Stored data.
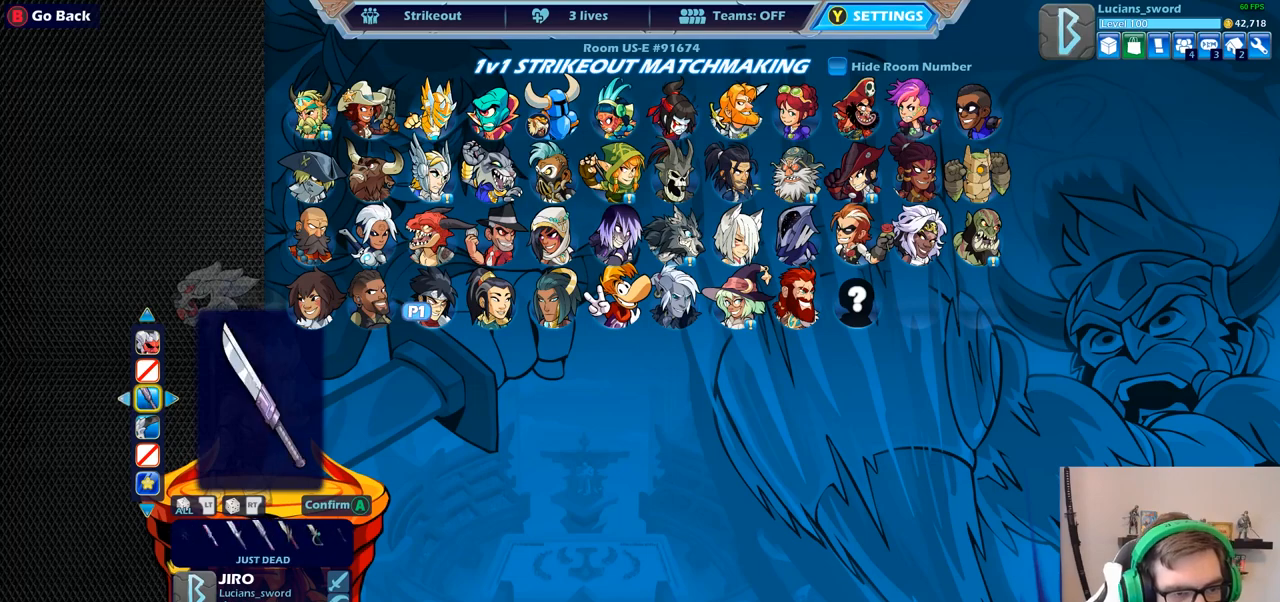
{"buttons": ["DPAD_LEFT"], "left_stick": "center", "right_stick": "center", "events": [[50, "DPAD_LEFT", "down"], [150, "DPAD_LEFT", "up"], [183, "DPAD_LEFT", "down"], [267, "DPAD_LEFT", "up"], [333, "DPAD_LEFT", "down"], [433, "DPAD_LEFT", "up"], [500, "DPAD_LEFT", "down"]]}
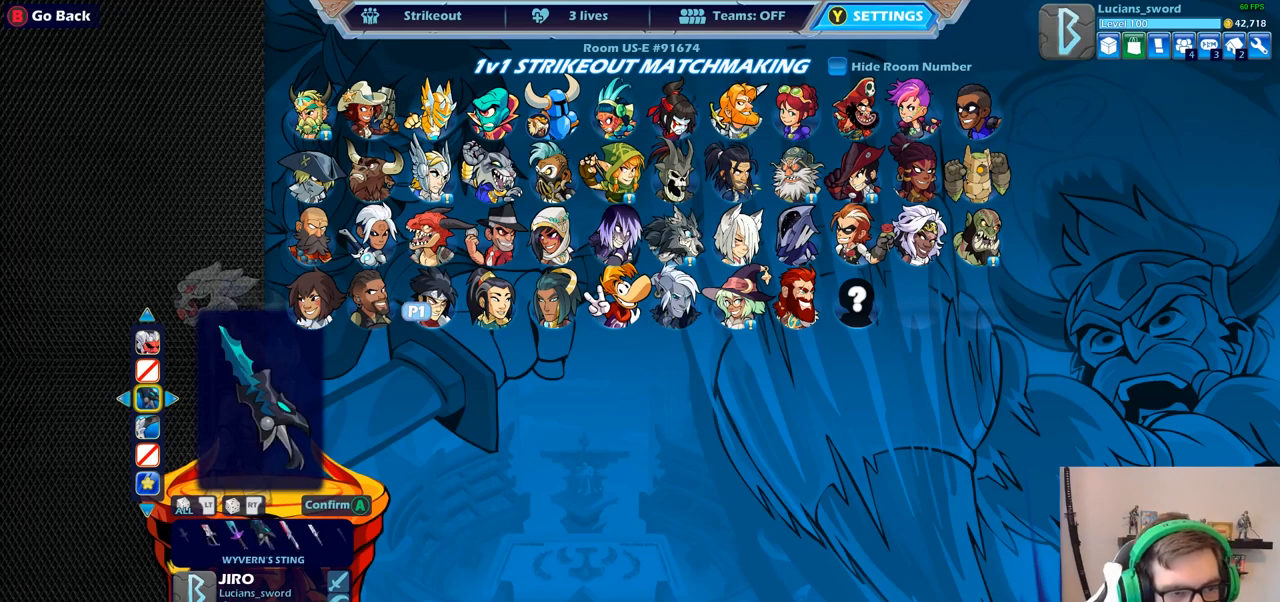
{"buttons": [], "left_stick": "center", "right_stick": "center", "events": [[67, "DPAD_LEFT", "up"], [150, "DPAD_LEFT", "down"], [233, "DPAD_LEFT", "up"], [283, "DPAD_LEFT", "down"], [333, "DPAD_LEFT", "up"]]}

--

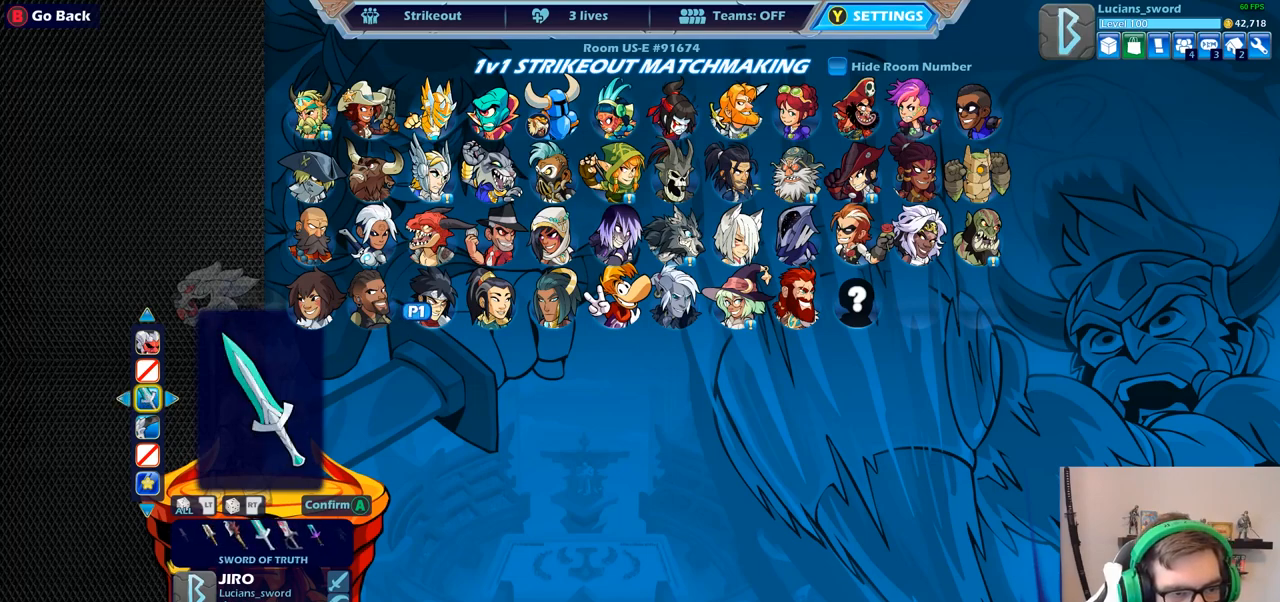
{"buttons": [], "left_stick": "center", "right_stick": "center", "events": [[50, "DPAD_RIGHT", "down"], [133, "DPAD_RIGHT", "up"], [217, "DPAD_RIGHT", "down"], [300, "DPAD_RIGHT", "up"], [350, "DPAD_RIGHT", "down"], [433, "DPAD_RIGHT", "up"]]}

---

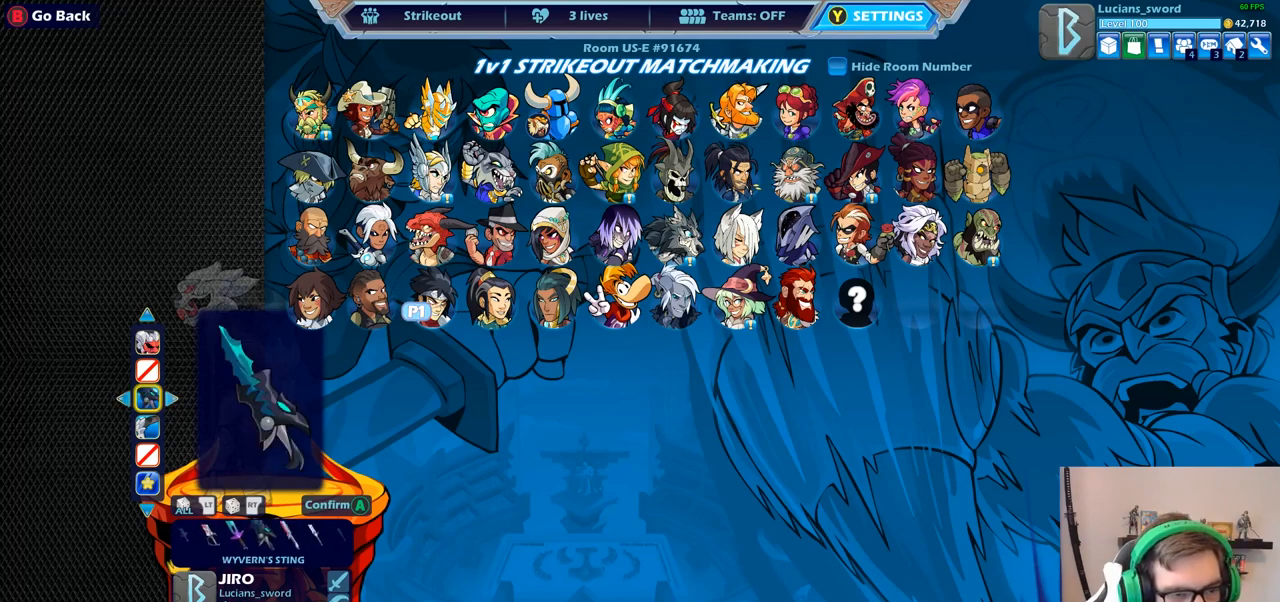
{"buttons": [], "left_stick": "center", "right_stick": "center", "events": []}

Aim of the exercise.
Identify each line in the records above containing the word "down"; copy those lines.

Solution for this exercise.
{"buttons": ["DPAD_LEFT"], "left_stick": "center", "right_stick": "center", "events": [[50, "DPAD_LEFT", "down"], [150, "DPAD_LEFT", "up"], [183, "DPAD_LEFT", "down"], [267, "DPAD_LEFT", "up"], [333, "DPAD_LEFT", "down"], [433, "DPAD_LEFT", "up"], [500, "DPAD_LEFT", "down"]]}
{"buttons": [], "left_stick": "center", "right_stick": "center", "events": [[67, "DPAD_LEFT", "up"], [150, "DPAD_LEFT", "down"], [233, "DPAD_LEFT", "up"], [283, "DPAD_LEFT", "down"], [333, "DPAD_LEFT", "up"]]}
{"buttons": [], "left_stick": "center", "right_stick": "center", "events": [[50, "DPAD_RIGHT", "down"], [133, "DPAD_RIGHT", "up"], [217, "DPAD_RIGHT", "down"], [300, "DPAD_RIGHT", "up"], [350, "DPAD_RIGHT", "down"], [433, "DPAD_RIGHT", "up"]]}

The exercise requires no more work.